Dans l’optique de la Coupe du Monde de rugby 2023, mais surtout des Jeux Olympiques et Paralympiques d’été de 2024, des travaux de modernisation ont été effectués sur l’enceinte du Stade de France (Seine-Saint-Denis), avec pour objectif majeur d’améliorer l’expérience des spectateurs, sans révolutionner le genre toutefois.

Avant la fin du contrat de concession, à l’été 2025 faut-il le rappeler, et alors que le Stade de France s’apprête à recevoir pour partie deux événements majeurs en 2023 (Coupe du Monde de rugby) et en 2024 (Jeux Olympiques et Paralympiques), des travaux ont été engagés ces derniers mois pour moderniser l’équipement. Reposant sur les orientations de la Société de Livraison des Ouvrages Olympiques (SOLIDEO) et sur celles du Consortium du Stade de France (Vinci – Bouygues), cette opération qui s’achèvera en 2024, a pour principal objectif de redonner lustre et éclat au Stade de France, sans toutefois amener à une métamorphose profonde de la structure.

Concrètement, le chantier mené entre août et octobre a notamment permis de revoir l’éclairage du Stade de France. Dans le détail, les travaux ont consisté à un remplacement des lampes à sodium au bénéfice d’un éclairage LED plus performant et économe, que ce soit en ce qui concerne l’éclairage sportif du terrain, mais aussi l’éclairage architectural, autrement dit, la mise en lumière du bâtiment. Sur ce point, il est d’ailleurs désormais possible de réaliser de véritables animations lumineuses, avec des projections dynamiques aux couleurs variées.

Nouvel éclairage, nouveaux écrans…

Le chantier estival a également permis le remplacement des deux écrans géants. De 180 m², les écrans disposent à présent d’une superficie de 250 m², avec une résolution améliorée pour une diffusion en 2K.

Les opérations se sont par ailleurs traduites par la réhabilitation des sièges et par l’amélioration des conditions d’accès pour les personnes à mobilité réduite, via entre autres, la création de nouvelles places dans les tribunes. Toujours dans un souci de confort et d’amélioration de l’expérience des publics reçus, l’auditorium a bénéficié d’un agrandissement, pour une jauge rehaussée à 300 places, tandis que 6 nouvelles buvettes ont été disposées tout autour de l’enceinte. Ces dernières – 32 au total – offriront une meilleure qualité de service, avec un nouvel opérateur aux manettes de la restauration rapide et l’utilisation de produits locaux issus de circuits courts (moins de 100 kilomètres du stade comme les frites produites par la ferme du Colombie à Digny à 96 km de distance, ndlr). Moins visible des spectateurs, mais non moins stratégique, le PC sécurité va lui-aussi profiter d’un accroissement de son espace, avec une surface augmentée d’un tiers.

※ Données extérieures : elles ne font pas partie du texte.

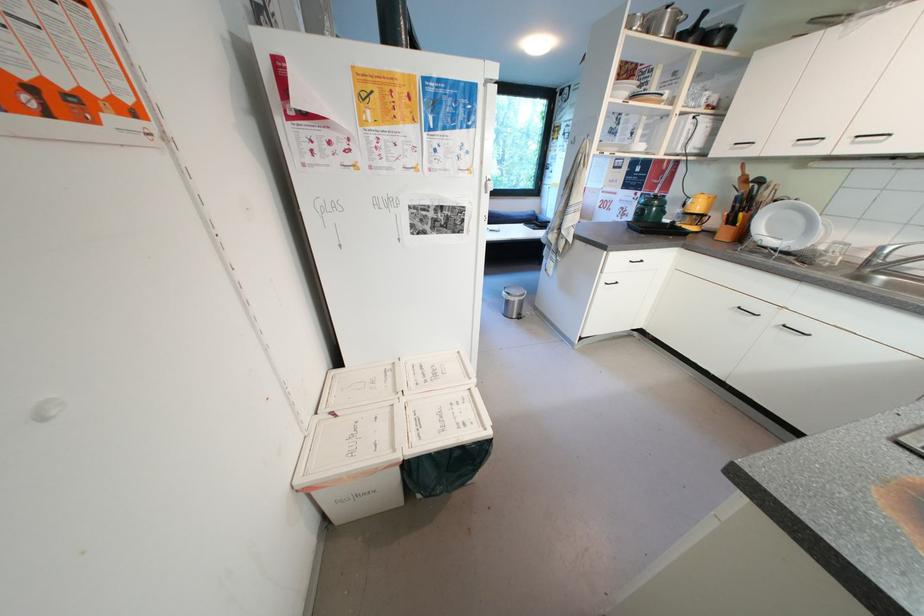
Which object does [513,301] point to?

It corresponds to the metal trash can in the image.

Au-delà des travaux pilotés par la SOLIDEO, l’autre partie du chantier de modernisation est directement portée par le Consortium. Aussi, l’accueil des VIP a été repensé, de même que les salons et les loges, là-encore dans un souci de confort accru.

L’opération la plus spectaculaire qui reste à mener sera l’aménagement d’une nouvelle piste d’athlétisme. Pour garantir son utilisation optimale et afin d’éviter l’impact éventuel des tribunes mobiles, la piste sera agencée juste avant l’ouverture de l’événement planétaire.


La FFF ne veut pas renouveler aux mêmes conditions

Noël Le Graët, président de la Fédération française de football (FFF), entame les négociations pour le renouvellement de la convention qui lie le Stade de France à la FFF. Il arrive à échéance en 2024. « C’est un contrat que je ne renouvellerai jamais de ma vie », affirme le président de la FFF dans Le Parisien. En bon négociateur, il laisse tout de même la porte ouverte : « On verra après 2024 et les JO si le stade connaît des modifications, ou si l’État s’en occupe davantage. Mais, dans les conditions auxquelles on a signé ce contrat parce qu’il fallait un stade pour la Coupe du monde 1998, cela suffit. On a assez payé. Nous ne renouvellerons ce contrat qu’à des conditions économiques acceptables pour la FFF. »

La concession du stade arrivant à échéance en 2025, il sera intéressant d’observer quelle suite entend donner l’État au Stade de France. Pour la FFF, comme pour la FFR, l’autre fédération liée par convention avec l’équipement, il est peu probable qu’elle se prive du seul stade capable de recevoir 80.000 personnes en France, avec les loges nécessaires pour recevoir les partenaires dont les sièges sociaux sont principalement en Ile-de-France.